DIRECTIONS ::
Read the abstract on multilevel selection and say whether each statement agrees with it, giving yes or no plus the exact words from the abstract that settle it: (a) the dominant level of selection shifts to the highest level of organization in two phases; (b) a large propagule size maximizes the heritability of group-level adaptations; (c) the preliminary data cover 189 taxonomic groups within 13 phyla.

SELECTED TEXT ::
---*---

Paper No. 1
Presentation Time: 8:00 AM
EMPIRICAL INSIGHTS INTO MULTILEVEL SELECTION THROUGH TRANSITIONS FROM SOLITARY TO COLONIAL ORGANISMS
Major transitions in evolution occur when a new hierarchical level of organization is incorporated into organisms. When this occurs, the dominant level of selection shifts to the highest level of organization in two phases. The first is the emergence of a new level through the aggregation of organisms, followed by the individuation of that new level. The two classes of models of multilevel selection roughly correspond to these phases. The set of multilevel selection models are heterogeneous enough that distilling the biologically important insight is difficult. However, a number of workers have suggested that propagule size is critical for the efficacy of the higher level of selection over the lower level of selection. They note that a small propagule size works because it maximizes the heritability of group-level adaptations. Also note that small propagule size also effectively shifts the time-scale of selection from that of the constituents to that of the group because group reproduction is then contingent on the successful survival of that propagule. I suggest that the propagule size parameter is best measured as the proportion of the group that does not reproduce, the non-reproductive ratio (NRR). Colonial organisms provide almost continuous variation across the full range of possible NRRs, many primitive groups with a NRR of zero and many with NRRs approaching one. Preliminary data show that colonial organisms with low NRR are weakly individuated and that a positive correlation between NRR and individuation is present across 189 taxonomic groups within 13 phyla and 3 kingdoms.

---*---

(Camera calibration data)
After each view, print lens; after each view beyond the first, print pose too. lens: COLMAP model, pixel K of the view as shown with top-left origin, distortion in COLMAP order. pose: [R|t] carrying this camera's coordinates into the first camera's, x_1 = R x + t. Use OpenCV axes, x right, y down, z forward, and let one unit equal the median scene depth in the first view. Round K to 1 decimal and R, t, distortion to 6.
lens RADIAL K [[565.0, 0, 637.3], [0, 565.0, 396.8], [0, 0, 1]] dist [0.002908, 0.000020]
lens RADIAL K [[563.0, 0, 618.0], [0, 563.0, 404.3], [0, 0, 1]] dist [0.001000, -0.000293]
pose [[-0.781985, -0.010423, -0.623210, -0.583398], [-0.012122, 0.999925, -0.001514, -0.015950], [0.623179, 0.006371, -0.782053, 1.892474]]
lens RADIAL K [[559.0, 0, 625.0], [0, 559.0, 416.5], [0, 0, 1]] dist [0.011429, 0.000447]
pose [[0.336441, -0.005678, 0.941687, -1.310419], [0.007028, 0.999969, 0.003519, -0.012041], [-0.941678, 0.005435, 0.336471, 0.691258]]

---*---

REPLY TO THE TASK ::
(a) Yes: "the dominant level of selection shifts to the highest level of organization in two phases"
(b) No: "a small propagule size works because it maximizes the heritability of group-level adaptations"
(c) Yes: "across 189 taxonomic groups within 13 phyla and 3 kingdoms"